From the material below, reproduce exactly the stretch of lines that begins with the line holding "pyautogui.click(994, 144)" and ends with the line holding "pyautogui.press('Return')", skipping the pictures.

*** Opening Raw data ***

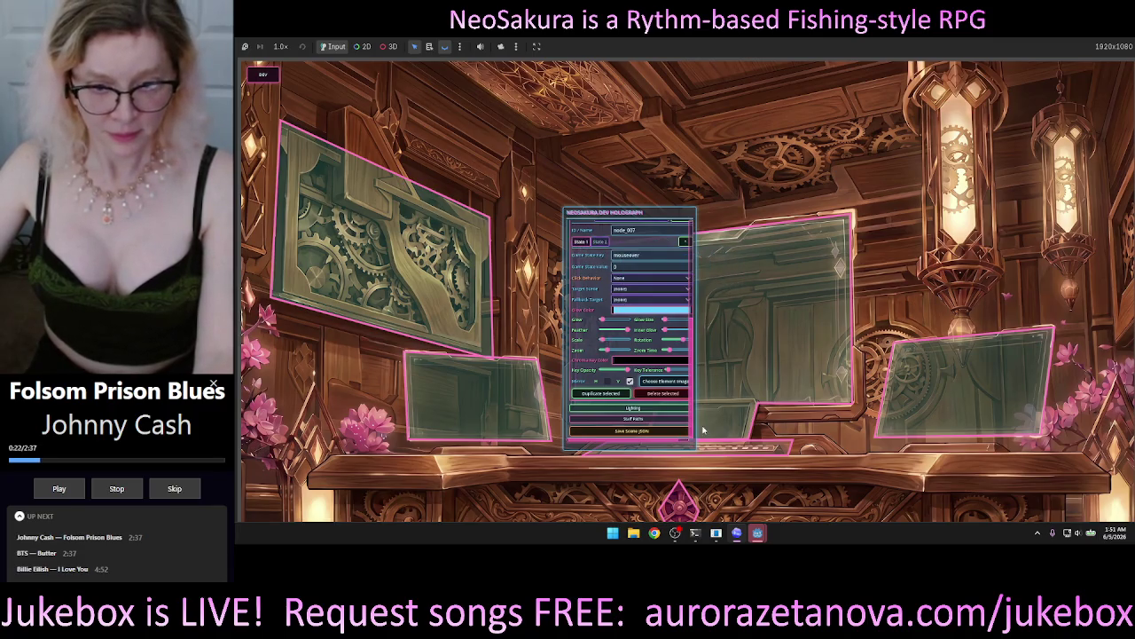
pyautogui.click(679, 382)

*** Closing Raw data ***
*** Opening Raw data ***

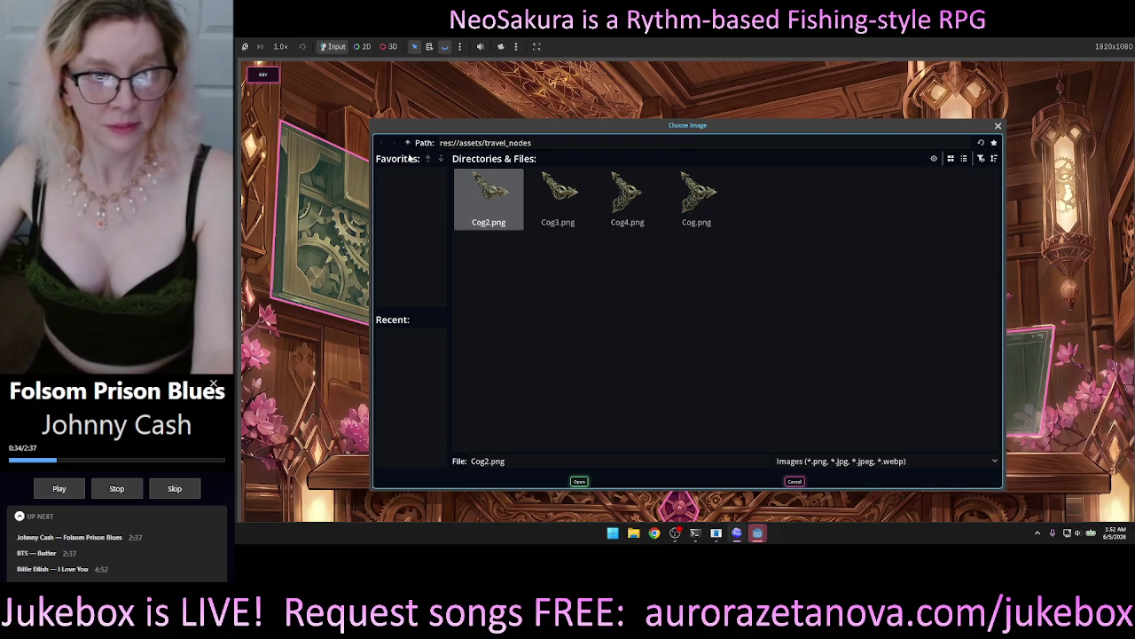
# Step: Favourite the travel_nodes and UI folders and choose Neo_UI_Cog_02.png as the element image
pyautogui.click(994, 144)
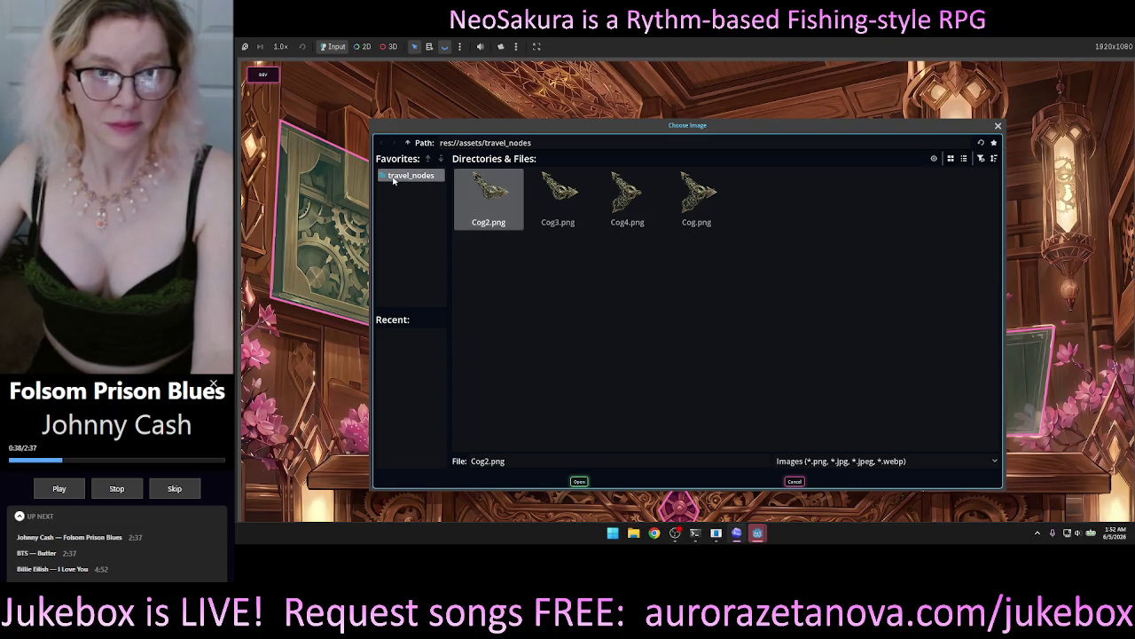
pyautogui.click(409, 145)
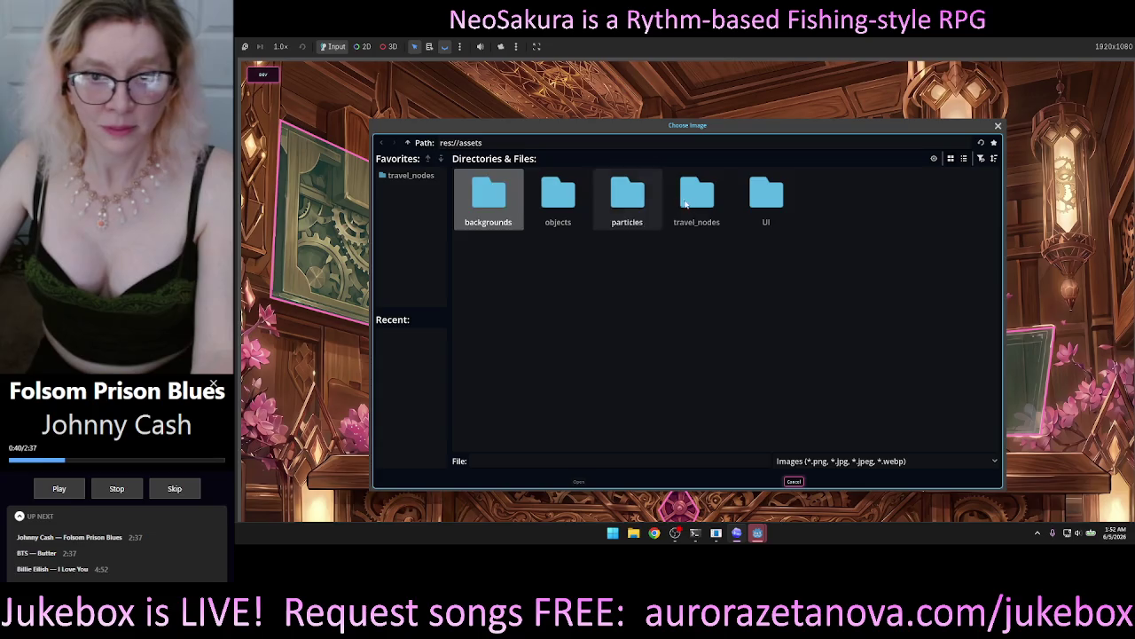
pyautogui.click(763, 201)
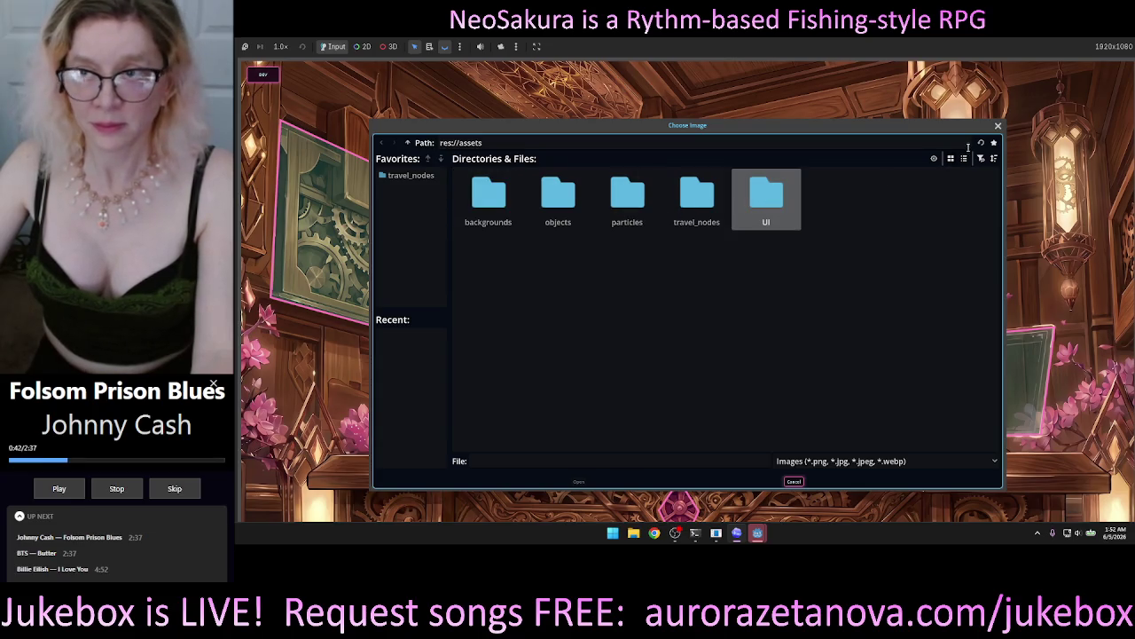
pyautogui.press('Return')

*** Closing Raw data ***

→ Answer box
pyautogui.click(994, 144)
pyautogui.click(409, 145)
pyautogui.click(763, 201)
pyautogui.press('Return')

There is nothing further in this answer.